L’avion a-t-il du plomb dans l’aile ?
L’avion a fait rêver. À présent, il embarrasse. Nous sommes passés du miracle technique à la flygskam, terme suédois signifiant la « honte de voler ». C’est tout un imaginaire mais aussi une manière de penser le tourisme que la sobriété aérienne vient transformer. Comment repenser notre manière de voyager ? Attachez vos ceintures, décollage immédiat !
Une longue coquille grisâtre dotée de minuscules roues rivées au sol : n’en déplaise au chanteur Charlélie Couture, « un avion sans ailes » ne ressemble pas à grand-chose. Une telle amputation, ne serait-ce que métaphorique, ôterait à la machine toute sa superbe. Dans L’Air et les Songes (1943), le philosophe Gaston Bachelard explique que les ailes ont joué un rôle décisif non seulement sur le plan technique mais aussi dans nos imaginaires. Voler est d’abord un vieux rêve, un désir fou, longtemps resté abstrait. Avant l’avion, le vol était pensé à travers l’image de « l’Homme oiseau » serti de plumes. Les ailes d’acier ont transformé la forme de ce rêve : « l’image d’Icare » est devenue une grande machine « éminemment rationnelle ». Nous sommes passés du « vol onirique » à un projet technique et concret. Là où le poète antique s’imaginait oiseau, l’homme moderne s’est fait pilote.
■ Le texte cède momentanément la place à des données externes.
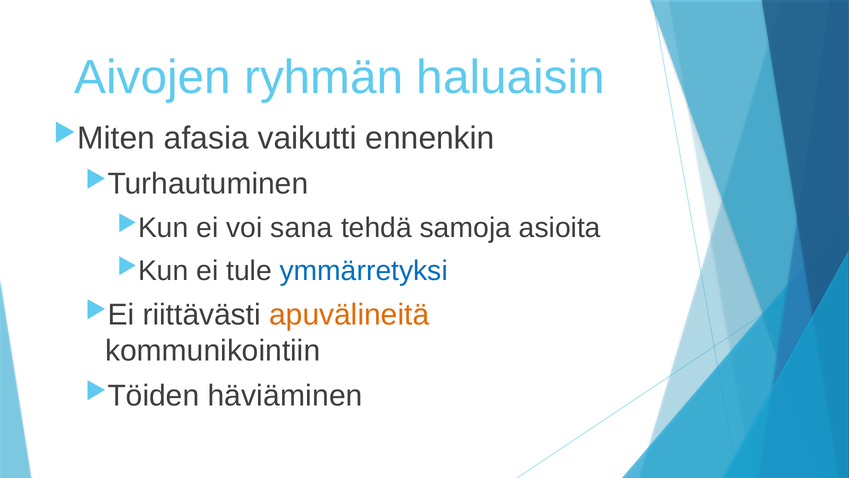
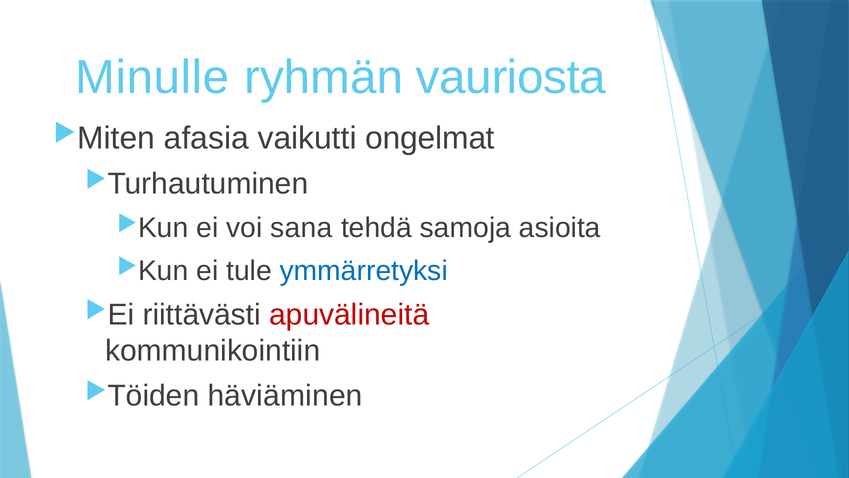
Aivojen: Aivojen -> Minulle
haluaisin: haluaisin -> vauriosta
ennenkin: ennenkin -> ongelmat
apuvälineitä colour: orange -> red
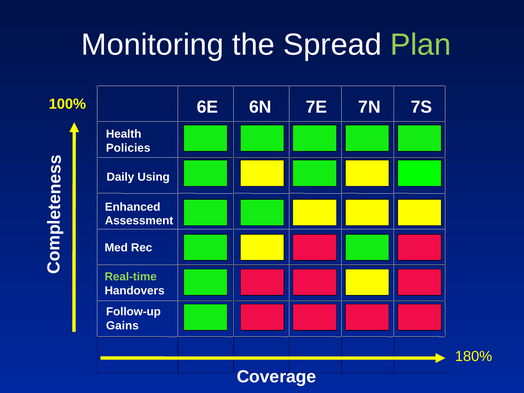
Avec l’aviation, le rêve de vol s’humanise. Dans son livre Terre des hommes (1943), l’écrivain et aviateur Antoine de Saint-Exupéry raconte ce moment précis du décollage où « le pilote ferme les mains sur les commandes et, peu à peu, dans ses paumes creuses […] perçoit ce pouvoir comme un don ». Mais ce don possède une dimension humaine. « Les organes de métal des commandes […] se font les messagers de [la] puissance » de l’homme, poursuit l’auteur pilote. L’aviateur est relié à l’avion, qui est pour lui une « chair vivante ». La technique de vol est le fruit d’une union organique et mystérieuse entre l’homme et la machine.
Puis le ciel est devenu un métier. Pour Saint-Exupéry, la contemplation céleste prend une tout autre dimension lorsqu’elle a lieu depuis la place du pilote : « Ces couleurs de la terre et du ciel, ces traces de vent sur la mer, ces nuages dorés du crépuscule, il ne les admire point, mais les médite. » Le ciel n’est plus un « simple spectacle ». À l’image du paysan observant les champs, celui qui conduit la machine se doit d’appréhender le ciel en propriétaire, afin d’y déchiffrer « des signes de neige, des signes de brume, des signes de nuit bienheureuse », qui exigent, ou non, des changements de cap. Depuis l’intérieur même des nuages, le pilote invente une nouvelle manière de scruter les cieux.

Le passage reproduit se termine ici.